***** Data provided *****
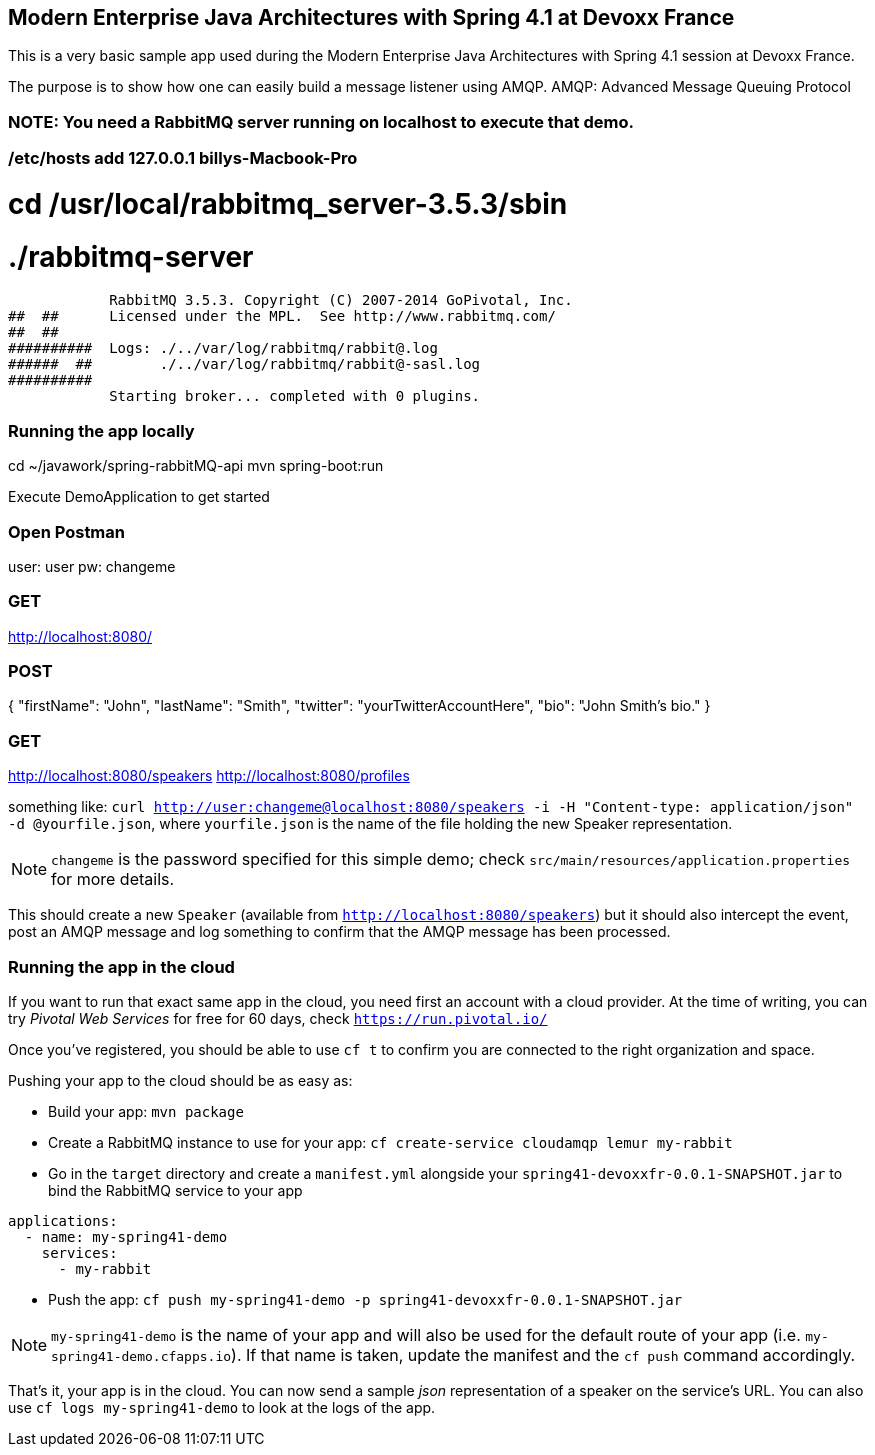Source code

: == Modern Enterprise Java Architectures with Spring 4.1 at Devoxx France

This is a very basic sample app used during the Modern Enterprise Java Architectures with
Spring 4.1 session at Devoxx France.

The purpose is to show how one can easily build a message listener using AMQP.
AMQP: Advanced Message Queuing Protocol

=== NOTE: You need a RabbitMQ server running on localhost to execute that demo.
=== /etc/hosts add     127.0.0.1 billys-Macbook-Pro
# cd /usr/local/rabbitmq_server-3.5.3/sbin
# ./rabbitmq-server
              RabbitMQ 3.5.3. Copyright (C) 2007-2014 GoPivotal, Inc.
  ##  ##      Licensed under the MPL.  See http://www.rabbitmq.com/
  ##  ##
  ##########  Logs: ./../var/log/rabbitmq/rabbit@.log
  ######  ##        ./../var/log/rabbitmq/rabbit@-sasl.log
  ##########
              Starting broker... completed with 0 plugins.

=== Running the app locally
cd ~/javawork/spring-rabbitMQ-api
mvn spring-boot:run

Execute DemoApplication to get started

=== Open Postman
user: user
pw: changeme

=== GET
http://localhost:8080/

=== POST
{
  "firstName": "John",
  "lastName": "Smith",
  "twitter": "yourTwitterAccountHere",
  "bio": "John Smith's bio."
}

=== GET
http://localhost:8080/speakers
http://localhost:8080/profiles




something like: `curl http://user:changeme@localhost:8080/speakers -i -H "Content-type: application/json" -d @yourfile.json`, where `yourfile.json` is the name of the file holding the new Speaker representation.

NOTE: `changeme` is the password specified for this simple demo; check `src/main/resources/application.properties` for more details.

This should create a new `Speaker` (available from `http://localhost:8080/speakers`) but it should also intercept the event, post an AMQP message and log something to confirm that the AMQP message has been processed.

=== Running the app in the cloud

If you want to run that exact same app in the cloud, you need first an account with a cloud provider. At the time of writing, you can try _Pivotal Web Services_ for free for 60 days, check `https://run.pivotal.io/`

Once you've registered, you should be able to use `cf t` to confirm you are connected to the right organization and space.

Pushing your app to the cloud should be as easy as:

* Build your app: `mvn package`
* Create a RabbitMQ instance to use for your app: `cf create-service cloudamqp lemur my-rabbit`
* Go in the `target` directory and create a `manifest.yml` alongside your `spring41-devoxxfr-0.0.1-SNAPSHOT.jar` to bind the RabbitMQ service to your app
```yml
applications:
  - name: my-spring41-demo
    services:
      - my-rabbit
```
* Push the app: `cf push my-spring41-demo -p spring41-devoxxfr-0.0.1-SNAPSHOT.jar`

NOTE: `my-spring41-demo` is the name of your app and will also be used for the default route of your app (i.e. `my-spring41-demo.cfapps.io`). If that name is taken, update the manifest and the `cf push` command accordingly.

That's it, your app is in the cloud. You can now send a sample _json_ representation of a speaker on the service's URL. You can also use `cf logs my-spring41-demo` to look at the logs of the app.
*****
- _Task statement_
Say how many lines in the preceding material include the word "France", with no other words in the reply.

- _Solution below_
2